T-shirts give "in your face" reminder of taxi dispatch phone number

A New Year's Eve program intended to keep you from getting behind the wheel is starting behind the bar.

Carol Wooden and her husband began a local chapter of Bartenders Against Drunk Driving in 2010 after setting up their JC Bartending Academy in Plano.

"We're OK with drinking," she said. "We're OK with having fun. It's just making sure that people are responsible and the afterthought of ensuring they have the safe ride home is not an afterthought."

This year, the Woodens have handed out T-shirts to bartenders at 20 bars and restaurants in North Dallas and Collin County.
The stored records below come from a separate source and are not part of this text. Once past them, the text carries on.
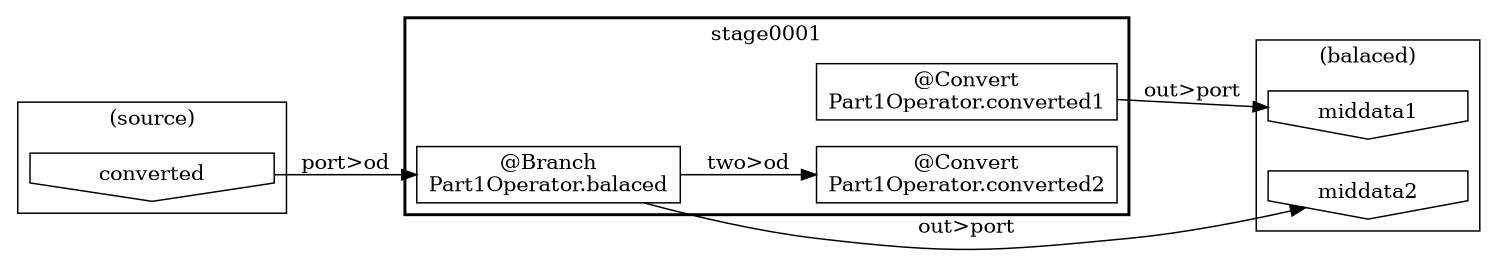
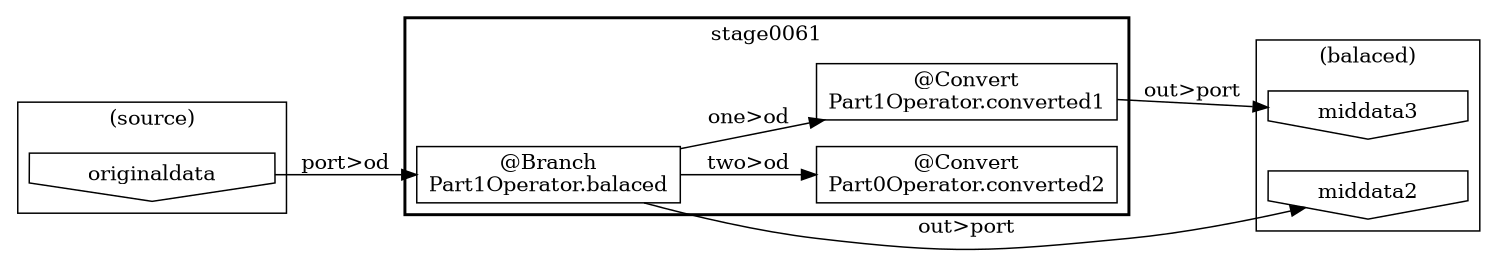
  digraph {
    rankdir=LR
    node [shape=invhouse]
-   n1 [label=converted]
+   n1 [label=originaldata]
    n2 [label=middata2]
-   n3 [label=middata1]
+   n3 [label=middata3]
    n4 [label="@Branch\nPart1Operator.balaced" shape=box]
-   n5 [label="@Convert\nPart1Operator.converted2" shape=box]
+   n5 [label="@Convert\nPart0Operator.converted2" shape=box]
    n6 [label="@Convert\nPart1Operator.converted1" shape=box]
    subgraph cluster_1 {
      label="(source)"
      n1
    }
    subgraph cluster_2 {
      label="(balaced)"
      n2
      n3
    }
    subgraph cluster_3 {
-     label=stage0001
+     label=stage0061
      style=bold
      n4
      n5
      n6
    }
    n1 -> n4 [label="port>od"]
    n4 -> n2 [label="out>port"]
    n4 -> n5 [label="two>od"]
+   n4 -> n6 [label="one>od"]
    n6 -> n3 [label="out>port"]
  }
The New Year's Eve shirts have 1-800-TAXI-CAB printed on the back as a subtle reminder to patrons about how to get home safely.

"As the bartender turns around to make the drink, it might just trigger in their mind, 'Hey, I need to make sure I have a ride home," Wooden said.

BADD has also passed out hundreds of "safe cards" that also bear the number for the taxi conglomerate, a partnership between dispatches that sends out the closest taxicab so callers aren't kept waiting.

Plano police are also using an attention-grabbing technique this season.

The weekend before New Year's, the department rolled out a Choose Your Ride campaign, featuring a Plano police cruiser wrapped in taxicab yellow on its back half.

"We want to grab people's attention," Plano police spokesman Officer David Tilley. "Maybe [if] they've had a little too much to drink, they'll see this and it will be a reminder."

The Choose Your Ride car will likely be posted around The Shops at Legacy in Plano for New Year's Eve.